We have had several questions about our booms and how we launch and retrieve dinghies so we’ve done a photo series on the process.
We consider this to be one of the most dangerous things we do while cruising. The dink is heavy – 700 pounds/340kg – and there is an electric winch involved. So care in the use and maintenance of the system is required.
The process which follows has evolved over the years and in reality takes less time to accomplish than to read about. It is very simple in a calm anchorage, working at deck level, with high life lines at the deck edge.
We use a three to one tackle for lifting, as described previously. This reduces the load on the winch drum and makes easing the halyard out go more smoothly.
To control their position the booms have permanently rigged fore and afterguys. When we are underway, or coming into port, the booms are positioned inboard. The halyards are always attached to the dinghies when they are on deck. When at sea and running with the wind we rotate the booms outboard for increased polar moments and windage (leaving halyards attached).
Both guys are controlled with rope clutches, sailboat style. To launch the foreguy clutch is opened and allowed to run free. These clutches are quicker to use than cleats.
The afterguy is eased about four feet (120cm). This lets the boom angle outboard once the dink is hoisted, but prevents the boom from running out too far.
Four full wraps of halyard are used on the drum of the self tailing winch.
The control for the winch is on this remote, with a 16 foot (5m) cable. Before hoisting we double check that:
- All dinghy tie downs are free.
- The dinghy painter end is secure.
- The halyard block is not twisted.
- The pin in the snap shackle is fully engaged.
- Halyard is flaked and ready to ease.
- All blocks in the halyard system are correctly aligned.
When the winch is in use we both keep an ear tuned to it and an eye on the dink and halyard rigging. The winch is so powerful that if something were amiss it would continue to pull until it broke whatever was causing the difficulty. In four years and hundreds of dinghy launch cycles we have yet to have a problem, but we try and remain alert to the risks.
One of us runs the winch and the other guides the dink outboard once it has been hoisted over the lifelines. Note the position of the bridle and blocks. The person controlling the winch has to be mindful not to hoist too far.
As the weight of the dink moves outboard Wind Horse assumes a slight heel to port. The boom responds by angling out to the extent allowed by the afterguy, with the dink just clear of the lifelines.
A single wrap is then removed from the winch (leaving three), using one hand as a brake on the remaining wraps (there is a rope clutch on the halyard which can also be used for this).
The dinghy is guided by one of us while the other eases the halyard.
Once the dinghy fenders are even with the lifelines guiding is no longer required.
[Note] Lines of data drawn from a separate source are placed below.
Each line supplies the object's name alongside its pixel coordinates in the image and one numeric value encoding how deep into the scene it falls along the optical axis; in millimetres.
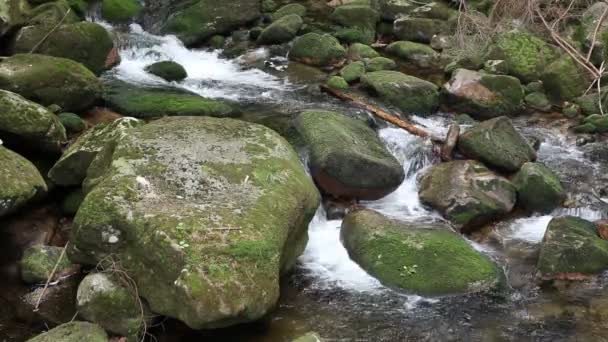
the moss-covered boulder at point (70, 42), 11008
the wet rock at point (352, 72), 12711
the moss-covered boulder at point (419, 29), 15750
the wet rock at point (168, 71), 12492
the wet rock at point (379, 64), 13403
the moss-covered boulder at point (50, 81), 9195
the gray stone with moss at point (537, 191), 9258
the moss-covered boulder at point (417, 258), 7316
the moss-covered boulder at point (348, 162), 8789
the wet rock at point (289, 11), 16625
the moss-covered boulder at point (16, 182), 7002
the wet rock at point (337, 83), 12391
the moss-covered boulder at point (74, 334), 5586
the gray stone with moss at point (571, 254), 7723
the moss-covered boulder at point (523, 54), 13828
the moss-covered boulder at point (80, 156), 7883
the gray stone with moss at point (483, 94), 12180
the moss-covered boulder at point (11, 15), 11047
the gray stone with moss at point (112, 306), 5988
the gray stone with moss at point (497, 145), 9828
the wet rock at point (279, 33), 14938
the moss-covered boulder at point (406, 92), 11820
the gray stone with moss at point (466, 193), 8867
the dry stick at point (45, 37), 10898
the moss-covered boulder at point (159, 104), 10031
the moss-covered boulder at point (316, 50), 13898
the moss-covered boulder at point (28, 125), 8008
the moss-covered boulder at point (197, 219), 5707
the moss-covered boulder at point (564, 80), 13039
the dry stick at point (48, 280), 6567
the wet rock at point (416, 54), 14573
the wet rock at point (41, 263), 6910
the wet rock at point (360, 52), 14227
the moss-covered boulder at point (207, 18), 15062
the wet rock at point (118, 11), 15102
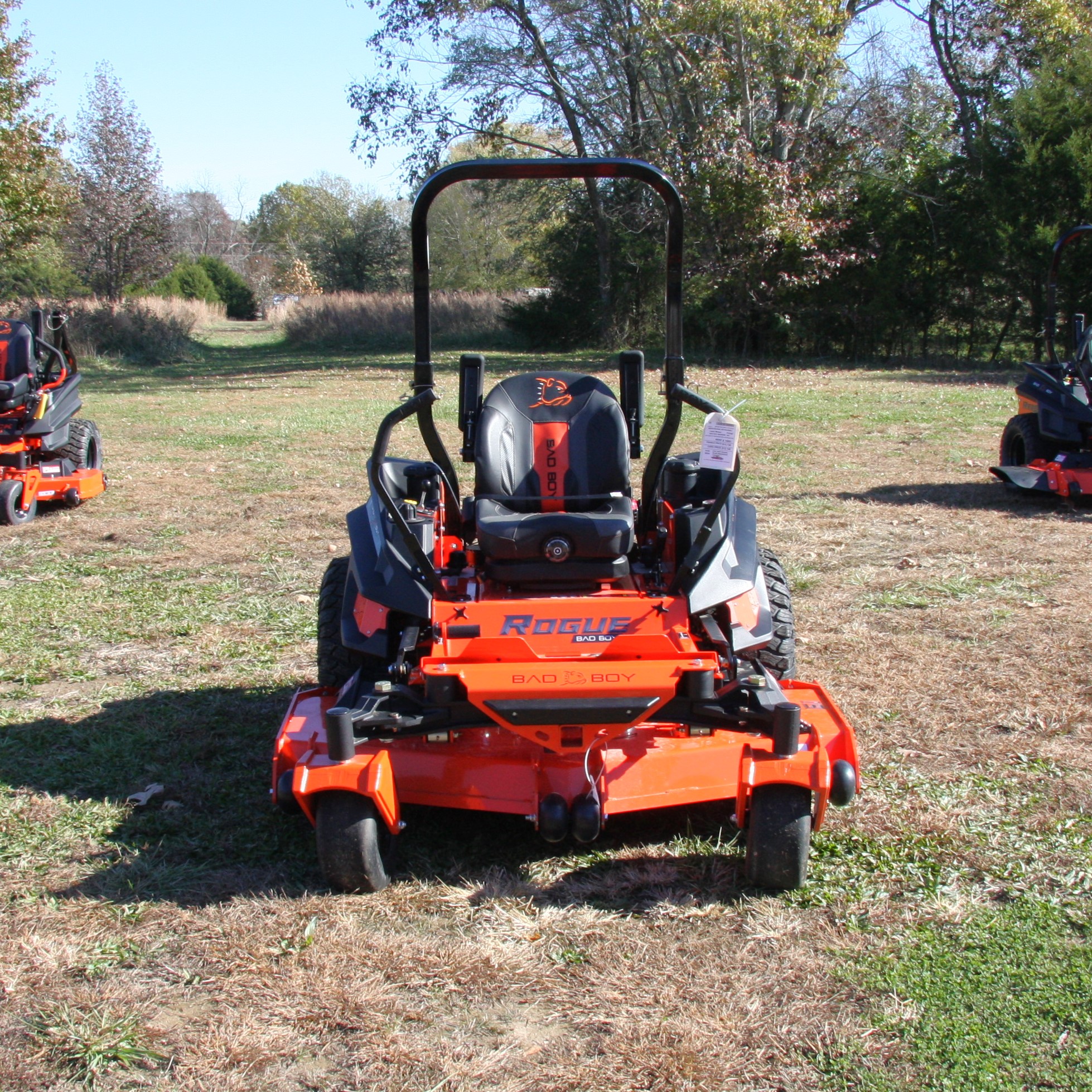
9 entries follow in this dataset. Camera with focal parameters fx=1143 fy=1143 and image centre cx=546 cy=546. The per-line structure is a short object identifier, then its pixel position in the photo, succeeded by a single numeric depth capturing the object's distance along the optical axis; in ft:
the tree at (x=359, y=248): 134.31
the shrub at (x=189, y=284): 116.26
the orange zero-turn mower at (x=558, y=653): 10.21
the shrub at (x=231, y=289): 140.67
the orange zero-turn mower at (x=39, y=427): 26.96
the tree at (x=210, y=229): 228.63
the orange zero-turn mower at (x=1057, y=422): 26.40
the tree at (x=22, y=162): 70.03
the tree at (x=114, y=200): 98.22
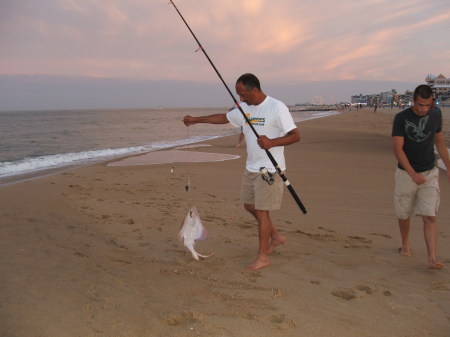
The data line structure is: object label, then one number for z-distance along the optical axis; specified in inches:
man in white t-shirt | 123.3
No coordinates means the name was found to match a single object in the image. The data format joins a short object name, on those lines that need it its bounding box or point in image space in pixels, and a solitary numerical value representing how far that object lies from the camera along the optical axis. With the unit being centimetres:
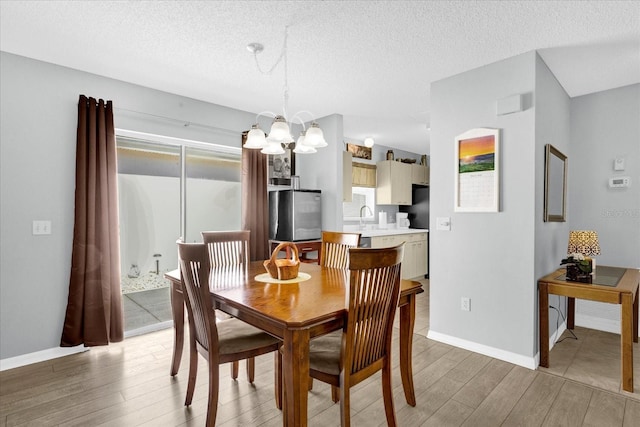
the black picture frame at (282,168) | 429
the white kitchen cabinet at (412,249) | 510
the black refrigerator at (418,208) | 623
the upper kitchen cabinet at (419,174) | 625
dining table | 141
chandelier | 212
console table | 226
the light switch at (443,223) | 306
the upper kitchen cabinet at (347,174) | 495
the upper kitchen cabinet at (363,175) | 547
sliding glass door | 337
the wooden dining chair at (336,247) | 273
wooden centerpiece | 215
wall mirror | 277
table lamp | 283
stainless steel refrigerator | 400
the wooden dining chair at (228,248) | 283
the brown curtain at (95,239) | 283
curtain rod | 316
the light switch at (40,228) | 271
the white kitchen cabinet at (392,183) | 577
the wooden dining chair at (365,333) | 153
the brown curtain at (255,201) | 396
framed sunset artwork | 274
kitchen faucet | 575
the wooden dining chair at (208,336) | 175
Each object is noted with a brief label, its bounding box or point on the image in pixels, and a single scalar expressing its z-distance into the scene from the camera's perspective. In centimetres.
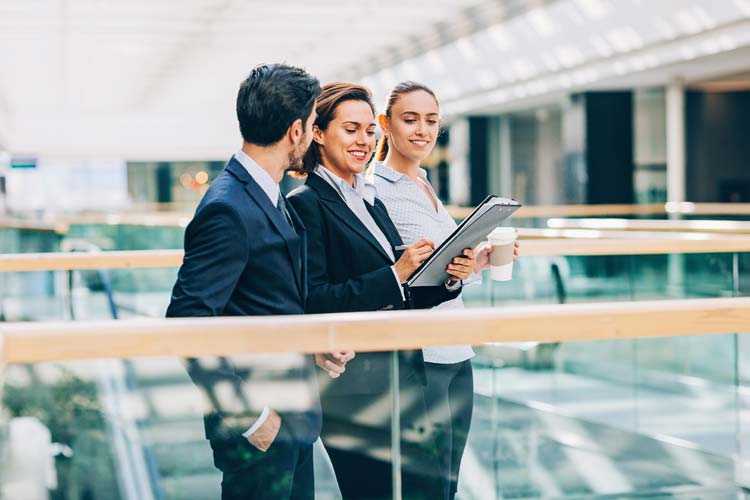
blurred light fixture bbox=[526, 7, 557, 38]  1800
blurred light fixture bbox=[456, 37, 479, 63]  2112
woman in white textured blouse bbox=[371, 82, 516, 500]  295
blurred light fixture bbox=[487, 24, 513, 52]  1958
Note in all of the photos with the dink outboard, how the afterguy is tight from the slight heel, while the foreguy is loose.
With the dink afloat (and the painter attached!) we pull the snap shackle pin to free the dink. The dink is then trailed aft and we board from the swim platform.
Hoisting back onboard is essentially the reverse of this process. The dinghy lifting sling is always attached and ready to go. It is typically left on the steering wheel, where it can be reached by bending over the life lines.
The process to launch the dink, starting with untying the boat, typically takes three minutes. Rehoisting is the same, plus another three to five minutes to secure the dinghy if we are heading to sea.
Because this process is so quick and easy, we typically hoist the dink on deck each night. This provides security for the dink, reduces corrosion on the outboard, and has us ready to depart should weather warrant a hasty exit.
Handling the dinghy in a bouncy anchorage is a totally different story, especially if you are short handed. Because we are working at deck level motion is reduced (compared to what you find if the dink is stowed on an elevated platform). But if the boat is rolling, and there are just two of you, coordination – which comes with practice – is essential. The heavier the dinghy, the harder the job. We’ve lived with our dink over the last four years and we would not want to handle much more weight in a rolling anchorage. But if you add a third person, then the fore and after guys can be used to control the boom (the extra set of hands operates the guys) and the rough water process becomes a lot easier.
The rowing dink weighs about 125 pounds (55kg) and is easy for a one of us to launch and retrieve on a single point halyard.